Job item: Reproduce every line of the data below verbatim, without altering any character.

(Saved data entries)
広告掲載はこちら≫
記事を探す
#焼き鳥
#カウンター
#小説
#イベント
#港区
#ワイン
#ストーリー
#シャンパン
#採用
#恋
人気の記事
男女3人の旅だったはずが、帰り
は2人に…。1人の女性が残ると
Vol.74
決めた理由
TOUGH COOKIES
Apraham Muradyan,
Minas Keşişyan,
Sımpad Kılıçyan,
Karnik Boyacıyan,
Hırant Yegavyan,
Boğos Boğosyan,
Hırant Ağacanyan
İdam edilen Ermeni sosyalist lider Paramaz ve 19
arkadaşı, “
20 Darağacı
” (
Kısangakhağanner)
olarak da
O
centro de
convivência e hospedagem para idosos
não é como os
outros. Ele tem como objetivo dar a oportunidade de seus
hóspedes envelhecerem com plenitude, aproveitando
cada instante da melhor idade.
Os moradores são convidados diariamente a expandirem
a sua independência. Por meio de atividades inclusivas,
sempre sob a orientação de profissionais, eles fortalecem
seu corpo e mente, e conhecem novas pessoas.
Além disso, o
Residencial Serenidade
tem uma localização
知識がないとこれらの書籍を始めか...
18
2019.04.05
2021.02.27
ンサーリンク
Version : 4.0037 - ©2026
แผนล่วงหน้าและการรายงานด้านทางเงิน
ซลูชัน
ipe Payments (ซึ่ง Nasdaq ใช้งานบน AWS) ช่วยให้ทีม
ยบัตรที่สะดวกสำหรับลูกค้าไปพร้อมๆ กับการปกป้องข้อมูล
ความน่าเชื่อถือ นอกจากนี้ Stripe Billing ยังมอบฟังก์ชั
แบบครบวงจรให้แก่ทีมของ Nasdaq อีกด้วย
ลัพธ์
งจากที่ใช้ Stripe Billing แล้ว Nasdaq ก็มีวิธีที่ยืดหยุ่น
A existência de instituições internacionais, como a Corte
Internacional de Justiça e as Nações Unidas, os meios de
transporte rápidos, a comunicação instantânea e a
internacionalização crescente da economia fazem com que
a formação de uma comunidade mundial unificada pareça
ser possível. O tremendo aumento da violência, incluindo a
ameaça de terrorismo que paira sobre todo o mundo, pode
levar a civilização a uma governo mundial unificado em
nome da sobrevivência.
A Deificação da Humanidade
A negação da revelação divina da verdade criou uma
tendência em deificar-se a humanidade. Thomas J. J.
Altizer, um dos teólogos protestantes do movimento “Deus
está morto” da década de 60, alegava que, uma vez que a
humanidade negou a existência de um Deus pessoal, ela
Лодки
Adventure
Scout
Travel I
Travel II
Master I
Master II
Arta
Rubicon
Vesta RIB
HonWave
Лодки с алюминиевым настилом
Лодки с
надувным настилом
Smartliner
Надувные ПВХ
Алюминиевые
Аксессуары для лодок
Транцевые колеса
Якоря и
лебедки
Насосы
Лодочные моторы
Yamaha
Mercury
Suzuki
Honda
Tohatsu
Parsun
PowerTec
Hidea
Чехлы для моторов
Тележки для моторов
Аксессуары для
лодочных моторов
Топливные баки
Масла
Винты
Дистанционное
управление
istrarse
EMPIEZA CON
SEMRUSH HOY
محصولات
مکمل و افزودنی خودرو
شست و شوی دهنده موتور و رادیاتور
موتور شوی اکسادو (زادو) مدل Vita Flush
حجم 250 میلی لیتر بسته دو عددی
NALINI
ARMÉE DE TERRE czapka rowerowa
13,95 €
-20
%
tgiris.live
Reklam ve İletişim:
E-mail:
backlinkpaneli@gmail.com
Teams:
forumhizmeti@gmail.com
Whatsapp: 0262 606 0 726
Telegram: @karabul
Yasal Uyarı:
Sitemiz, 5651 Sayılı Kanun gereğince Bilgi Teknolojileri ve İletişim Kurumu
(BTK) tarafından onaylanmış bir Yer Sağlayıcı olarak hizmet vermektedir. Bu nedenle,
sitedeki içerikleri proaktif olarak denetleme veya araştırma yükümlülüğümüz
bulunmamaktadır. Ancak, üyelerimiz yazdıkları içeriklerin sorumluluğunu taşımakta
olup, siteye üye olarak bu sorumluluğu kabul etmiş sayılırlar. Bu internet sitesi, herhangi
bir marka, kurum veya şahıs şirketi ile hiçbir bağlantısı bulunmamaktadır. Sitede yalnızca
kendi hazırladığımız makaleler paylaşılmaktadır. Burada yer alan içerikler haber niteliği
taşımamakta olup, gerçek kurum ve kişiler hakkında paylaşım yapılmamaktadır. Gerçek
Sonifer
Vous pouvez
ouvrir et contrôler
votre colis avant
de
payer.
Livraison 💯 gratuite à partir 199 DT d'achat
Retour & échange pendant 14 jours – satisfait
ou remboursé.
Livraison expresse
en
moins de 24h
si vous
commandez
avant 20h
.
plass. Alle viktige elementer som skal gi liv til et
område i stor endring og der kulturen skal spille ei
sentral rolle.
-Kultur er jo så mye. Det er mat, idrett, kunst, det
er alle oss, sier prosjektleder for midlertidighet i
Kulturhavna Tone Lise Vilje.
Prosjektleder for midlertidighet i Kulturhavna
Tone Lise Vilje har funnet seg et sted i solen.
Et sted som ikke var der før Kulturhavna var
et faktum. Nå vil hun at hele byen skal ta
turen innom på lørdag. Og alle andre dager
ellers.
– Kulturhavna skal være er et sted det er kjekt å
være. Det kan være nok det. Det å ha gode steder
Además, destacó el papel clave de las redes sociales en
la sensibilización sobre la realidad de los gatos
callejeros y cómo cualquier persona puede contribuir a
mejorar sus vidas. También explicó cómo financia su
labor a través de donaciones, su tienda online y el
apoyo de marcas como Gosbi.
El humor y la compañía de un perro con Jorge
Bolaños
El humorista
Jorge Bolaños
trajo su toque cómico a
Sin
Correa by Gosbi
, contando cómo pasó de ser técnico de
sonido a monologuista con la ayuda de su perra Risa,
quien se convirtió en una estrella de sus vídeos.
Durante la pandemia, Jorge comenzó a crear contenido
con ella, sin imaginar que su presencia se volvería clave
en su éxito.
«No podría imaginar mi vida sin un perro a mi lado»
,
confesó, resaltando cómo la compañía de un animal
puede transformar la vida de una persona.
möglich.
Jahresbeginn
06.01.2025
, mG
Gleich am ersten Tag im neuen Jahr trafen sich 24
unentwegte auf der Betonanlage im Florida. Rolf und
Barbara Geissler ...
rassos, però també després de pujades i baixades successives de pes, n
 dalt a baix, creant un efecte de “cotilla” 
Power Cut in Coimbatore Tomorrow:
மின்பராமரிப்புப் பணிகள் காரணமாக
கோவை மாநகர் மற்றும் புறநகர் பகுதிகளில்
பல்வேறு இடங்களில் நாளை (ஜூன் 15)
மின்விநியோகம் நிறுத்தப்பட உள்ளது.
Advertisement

Answer space:
広告掲載はこちら≫
記事を探す
#焼き鳥
#カウンター
#小説
#イベント
#港区
#ワイン
#ストーリー
#シャンパン
#採用
#恋
人気の記事
男女3人の旅だったはずが、帰り
は2人に…。1人の女性が残ると
Vol.74
決めた理由
TOUGH COOKIES
Apraham Muradyan,
Minas Keşişyan,
Sımpad Kılıçyan,
Karnik Boyacıyan,
Hırant Yegavyan,
Boğos Boğosyan,
Hırant Ağacanyan
İdam edilen Ermeni sosyalist lider Paramaz ve 19
arkadaşı, “
20 Darağacı
” (
Kısangakhağanner)
olarak da
O
centro de
convivência e hospedagem para idosos
não é como os
outros. Ele tem como objetivo dar a oportunidade de seus
hóspedes envelhecerem com plenitude, aproveitando
cada instante da melhor idade.
Os moradores são convidados diariamente a expandirem
a sua independência. Por meio de atividades inclusivas,
sempre sob a orientação de profissionais, eles fortalecem
seu corpo e mente, e conhecem novas pessoas.
Além disso, o
Residencial Serenidade
tem uma localização
知識がないとこれらの書籍を始めか...
18
2019.04.05
2021.02.27
ンサーリンク
Version : 4.0037 - ©2026
แผนล่วงหน้าและการรายงานด้านทางเงิน
ซลูชัน
ipe Payments (ซึ่ง Nasdaq ใช้งานบน AWS) ช่วยให้ทีม
ยบัตรที่สะดวกสำหรับลูกค้าไปพร้อมๆ กับการปกป้องข้อมูล
ความน่าเชื่อถือ นอกจากนี้ Stripe Billing ยังมอบฟังก์ชั
แบบครบวงจรให้แก่ทีมของ Nasdaq อีกด้วย
ลัพธ์
งจากที่ใช้ Stripe Billing แล้ว Nasdaq ก็มีวิธีที่ยืดหยุ่น
A existência de instituições internacionais, como a Corte
Internacional de Justiça e as Nações Unidas, os meios de
transporte rápidos, a comunicação instantânea e a
internacionalização crescente da economia fazem com que
a formação de uma comunidade mundial unificada pareça
ser possível. O tremendo aumento da violência, incluindo a
ameaça de terrorismo que paira sobre todo o mundo, pode
levar a civilização a uma governo mundial unificado em
nome da sobrevivência.
A Deificação da Humanidade
A negação da revelação divina da verdade criou uma
tendência em deificar-se a humanidade. Thomas J. J.
Altizer, um dos teólogos protestantes do movimento “Deus
está morto” da década de 60, alegava que, uma vez que a
humanidade negou a existência de um Deus pessoal, ela
Лодки
Adventure
Scout
Travel I
Travel II
Master I
Master II
Arta
Rubicon
Vesta RIB
HonWave
Лодки с алюминиевым настилом
Лодки с
надувным настилом
Smartliner
Надувные ПВХ
Алюминиевые
Аксессуары для лодок
Транцевые колеса
Якоря и
лебедки
Насосы
Лодочные моторы
Yamaha
Mercury
Suzuki
Honda
Tohatsu
Parsun
PowerTec
Hidea
Чехлы для моторов
Тележки для моторов
Аксессуары для
лодочных моторов
Топливные баки
Масла
Винты
Дистанционное
управление
istrarse
EMPIEZA CON
SEMRUSH HOY
محصولات
مکمل و افزودنی خودرو
شست و شوی دهنده موتور و رادیاتور
موتور شوی اکسادو (زادو) مدل Vita Flush
حجم 250 میلی لیتر بسته دو عددی
NALINI
ARMÉE DE TERRE czapka rowerowa
13,95 €
-20
%
tgiris.live
Reklam ve İletişim:
E-mail:
backlinkpaneli@gmail.com
Teams:
forumhizmeti@gmail.com
Whatsapp: 0262 606 0 726
Telegram: @karabul
Yasal Uyarı:
Sitemiz, 5651 Sayılı Kanun gereğince Bilgi Teknolojileri ve İletişim Kurumu
(BTK) tarafından onaylanmış bir Yer Sağlayıcı olarak hizmet vermektedir. Bu nedenle,
sitedeki içerikleri proaktif olarak denetleme veya araştırma yükümlülüğümüz
bulunmamaktadır. Ancak, üyelerimiz yazdıkları içeriklerin sorumluluğunu taşımakta
olup, siteye üye olarak bu sorumluluğu kabul etmiş sayılırlar. Bu internet sitesi, herhangi
bir marka, kurum veya şahıs şirketi ile hiçbir bağlantısı bulunmamaktadır. Sitede yalnızca
kendi hazırladığımız makaleler paylaşılmaktadır. Burada yer alan içerikler haber niteliği
taşımamakta olup, gerçek kurum ve kişiler hakkında paylaşım yapılmamaktadır. Gerçek
Sonifer
Vous pouvez
ouvrir et contrôler
votre colis avant
de
payer.
Livraison 💯 gratuite à partir 199 DT d'achat
Retour & échange pendant 14 jours – satisfait
ou remboursé.
Livraison expresse
en
moins de 24h
si vous
commandez
avant 20h
.
plass. Alle viktige elementer som skal gi liv til et
område i stor endring og der kulturen skal spille ei
sentral rolle.
-Kultur er jo så mye. Det er mat, idrett, kunst, det
er alle oss, sier prosjektleder for midlertidighet i
Kulturhavna Tone Lise Vilje.
Prosjektleder for midlertidighet i Kulturhavna
Tone Lise Vilje har funnet seg et sted i solen.
Et sted som ikke var der før Kulturhavna var
et faktum. Nå vil hun at hele byen skal ta
turen innom på lørdag. Og alle andre dager
ellers.
– Kulturhavna skal være er et sted det er kjekt å
være. Det kan være nok det. Det å ha gode steder
Además, destacó el papel clave de las redes sociales en
la sensibilización sobre la realidad de los gatos
callejeros y cómo cualquier persona puede contribuir a
mejorar sus vidas. También explicó cómo financia su
labor a través de donaciones, su tienda online y el
apoyo de marcas como Gosbi.
El humor y la compañía de un perro con Jorge
Bolaños
El humorista
Jorge Bolaños
trajo su toque cómico a
Sin
Correa by Gosbi
, contando cómo pasó de ser técnico de
sonido a monologuista con la ayuda de su perra Risa,
quien se convirtió en una estrella de sus vídeos.
Durante la pandemia, Jorge comenzó a crear contenido
con ella, sin imaginar que su presencia se volvería clave
en su éxito.
«No podría imaginar mi vida sin un perro a mi lado»
,
confesó, resaltando cómo la compañía de un animal
puede transformar la vida de una persona.
möglich.
Jahresbeginn
06.01.2025
, mG
Gleich am ersten Tag im neuen Jahr trafen sich 24
unentwegte auf der Betonanlage im Florida. Rolf und
Barbara Geissler ...
rassos, però també després de pujades i baixades successives de pes, n
 dalt a baix, creant un efecte de “cotilla” 
Power Cut in Coimbatore Tomorrow:
மின்பராமரிப்புப் பணிகள் காரணமாக
கோவை மாநகர் மற்றும் புறநகர் பகுதிகளில்
பல்வேறு இடங்களில் நாளை (ஜூன் 15)
மின்விநியோகம் நிறுத்தப்பட உள்ளது.
Advertisement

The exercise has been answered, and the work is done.